■ **Testo da leggere**:
........
Negli anni Ottanta del
900, alcuni storici “revisionisti” tendevano a negarne il
carattere prevalentemente piccolo-borghese del nazismo tedesco e
inserivano la classe operaia o una parte fondamentale di essa tra le
componenti del nazionalsocialismo hitleriano. Alcune fondazioni e
alcuni centri sociali italiani e tedeschi organizzarono proprio in
quegli anni un ciclo di ricerche un ciclo di ricerche originali sul
tema della base sociale del nazismo e della partecipazione operaia
alla costruzione del regime. La libreria Calusca pubblicò nel 1994 i
risultati di alcune ricerche in un volume collettaneo dal titolo
Classe operaia e nazismo. Sergio
Bologna, storico e sociologo del lavoro tuttora attivo, era autore di
una relazione da cui è tratto questo estratto che fu pubblicato su
“il manifesto”. A me sembra che per più di una ragione le
scoperte e acquisizioni di quella ricerca siano oggi più importanti
che allora. (S.L.L.)
Le politiche
occupazionali del nazismo
dopo la presa del potere
Il legame con uno «Stato
sociale», su cui molto avevano puntato sia la socialdemocrazia che i
sindacati per dare senso di cittadinanza alla classe operaia nella
Repubblica di Weimar e per inculcare in tal modo fedeltà alle
istituzioni repubblicane, si frantuma e questo scollamento
contribuiva a creare un ulteriore senso di estraneità della classe
rimasta senza lavoro nei confronti dello Stato e delle sue
istituzioni: quindi quando si dice che la classe operaia non difese
adeguatamente la democrazia repubblicana occorre tenere presente che
questa democrazia rappresentava ormai ben poco agli occhi del nucleo
centrale della forza lavoro.
Ricacciando i disoccupati
nel sistema dell’assistenza comunale si formava un esercito di
persone che andavano a chiedere la carità a un funzionario che
doveva, molto spesso sulla base di un’impressione soggettiva,
giudicare dei loro bisogni; si formava così una massa di milioni di
persone ricattabili e, quel che più importa per il successivo regime
nazista, di schedati.
Disoccupazione
nascosta
Ma non basta. Come
abbiamo detto, il sussidio erogato dai Cornimi era soggetto
all’obbligo di rimborso; si formava così una massa di indebitati a
vita con le finanze comunali (nel 1935, con abile mossa, Hitler emise
un decreto con cui venivano cancellati tutti i debiti degli assistiti
nei confronti dei Comuni).
Queste circostanze
spiegano allora perché, con il progredire della crisi, un numero
sempre maggiore di persone rinunciò a ricorrere a qualunque forma di
assistenza e andò ingrossando così sempre più il numero di coloro
che non erano più registrati come disoccupati.
........
■ **Materiale estratto**:

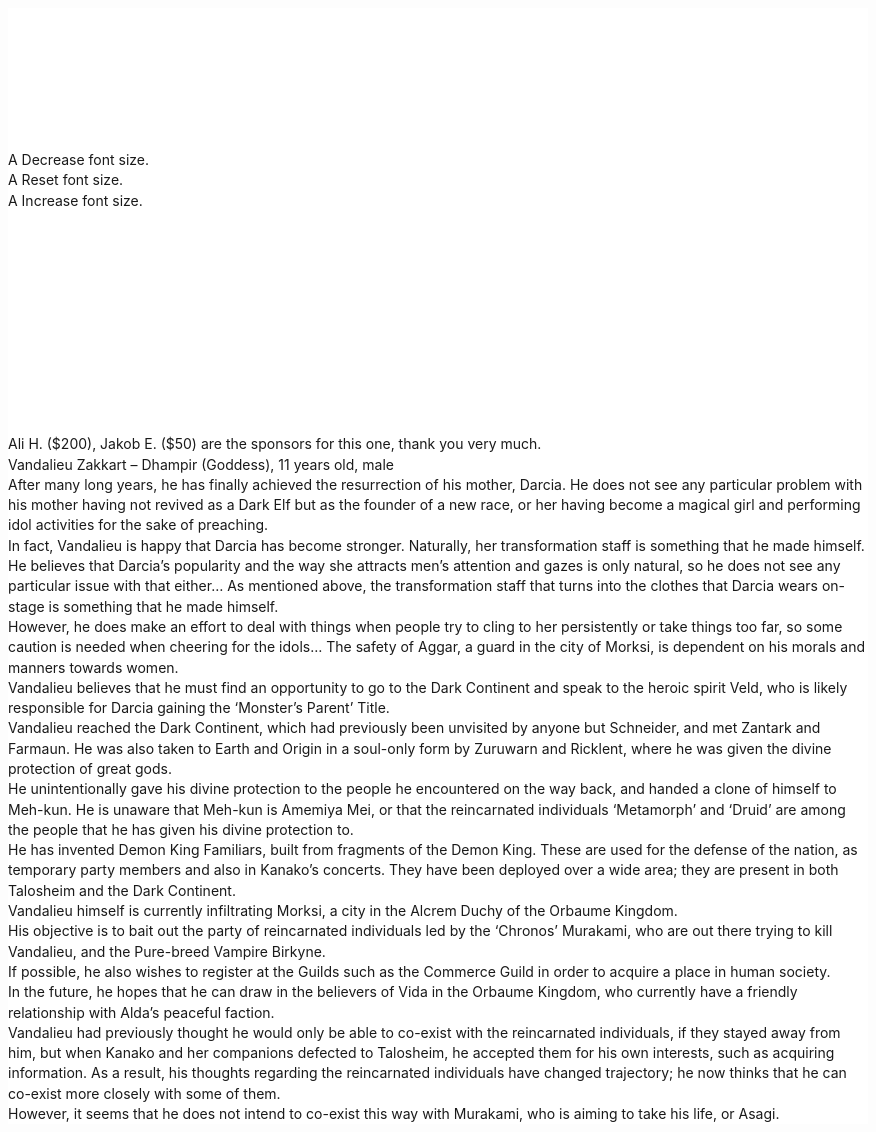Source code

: <br/>
<br/>
<br/>
<br/>
<br/>
<br/>
<br/>
A Decrease font size.<br/>
A Reset font size.<br/>
A Increase font size.<br/>
<br/>
<br/>
<br/>
<br/>
<br/>
<br/>
<br/>
<br/>
<br/>
<br/>
<br/>
Ali H. ($200), Jakob E. ($50) are the sponsors for this one, thank you very much.<br/>
Vandalieu Zakkart – Dhampir (Goddess), 11 years old, male<br/>
After many long years, he has finally achieved the resurrection of his mother, Darcia. He does not see any particular problem with his mother having not revived as a Dark Elf but as the founder of a new race, or her having become a magical girl and performing idol activities for the sake of preaching.<br/>
In fact, Vandalieu is happy that Darcia has become stronger. Naturally, her transformation staff is something that he made himself.<br/>
He believes that Darcia’s popularity and the way she attracts men’s attention and gazes is only natural, so he does not see any particular issue with that either… As mentioned above, the transformation staff that turns into the clothes that Darcia wears on-stage is something that he made himself.<br/>
However, he does make an effort to deal with things when people try to cling to her persistently or take things too far, so some caution is needed when cheering for the idols… The safety of Aggar, a guard in the city of Morksi, is dependent on his morals and manners towards women.<br/>
Vandalieu believes that he must find an opportunity to go to the Dark Continent and speak to the heroic spirit Veld, who is likely responsible for Darcia gaining the ‘Monster’s Parent’ Title.<br/>
Vandalieu reached the Dark Continent, which had previously been unvisited by anyone but Schneider, and met Zantark and Farmaun. He was also taken to Earth and Origin in a soul-only form by Zuruwarn and Ricklent, where he was given the divine protection of great gods.<br/>
He unintentionally gave his divine protection to the people he encountered on the way back, and handed a clone of himself to Meh-kun. He is unaware that Meh-kun is Amemiya Mei, or that the reincarnated individuals ‘Metamorph’ and ‘Druid’ are among the people that he has given his divine protection to.<br/>
He has invented Demon King Familiars, built from fragments of the Demon King. These are used for the defense of the nation, as temporary party members and also in Kanako’s concerts. They have been deployed over a wide area; they are present in both Talosheim and the Dark Continent.<br/>
Vandalieu himself is currently infiltrating Morksi, a city in the Alcrem Duchy of the Orbaume Kingdom.<br/>
His objective is to bait out the party of reincarnated individuals led by the ‘Chronos’ Murakami, who are out there trying to kill Vandalieu, and the Pure-breed Vampire Birkyne.<br/>
If possible, he also wishes to register at the Guilds such as the Commerce Guild in order to acquire a place in human society.<br/>
In the future, he hopes that he can draw in the believers of Vida in the Orbaume Kingdom, who currently have a friendly relationship with Alda’s peaceful faction.<br/>
Vandalieu had previously thought he would only be able to co-exist with the reincarnated individuals, if they stayed away from him, but when Kanako and her companions defected to Talosheim, he accepted them for his own interests, such as acquiring information. As a result, his thoughts regarding the reincarnated individuals have changed trajectory; he now thinks that he can co-exist more closely with some of them.<br/>
However, it seems that he does not intend to co-exist this way with Murakami, who is aiming to take his life, or Asagi.<br/>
........
■ **Compiti da svolgere**:
1. Riscrivi il passo del testo sulle politiche occupazionali naziste che inizia con "Le politiche" e prosegue fino a "della forza lavoro.", sostituendo "istituzioni" con "strutture".
2. Che cosa stabiliva il decreto emesso da Hitler nel 1935, secondo il testo sulle politiche occupazionali naziste?
Le voci costituiscono un materiale a sé, distinto dal testo.

■ **Risultati attesi**:
1.
Le politiche
occupazionali del nazismo
dopo la presa del potere
Il legame con uno «Stato
sociale», su cui molto avevano puntato sia la socialdemocrazia che i
sindacati per dare senso di cittadinanza alla classe operaia nella
Repubblica di Weimar e per inculcare in tal modo fedeltà alle
strutture repubblicane, si frantuma e questo scollamento
contribuiva a creare un ulteriore senso di estraneità della classe
rimasta senza lavoro nei confronti dello Stato e delle sue
strutture: quindi quando si dice che la classe operaia non difese
adeguatamente la democrazia repubblicana occorre tenere presente che
questa democrazia rappresentava ormai ben poco agli occhi del nucleo
centrale della forza lavoro.

2. Il decreto cancellava tutti i debiti degli assistiti nei confronti dei Comuni.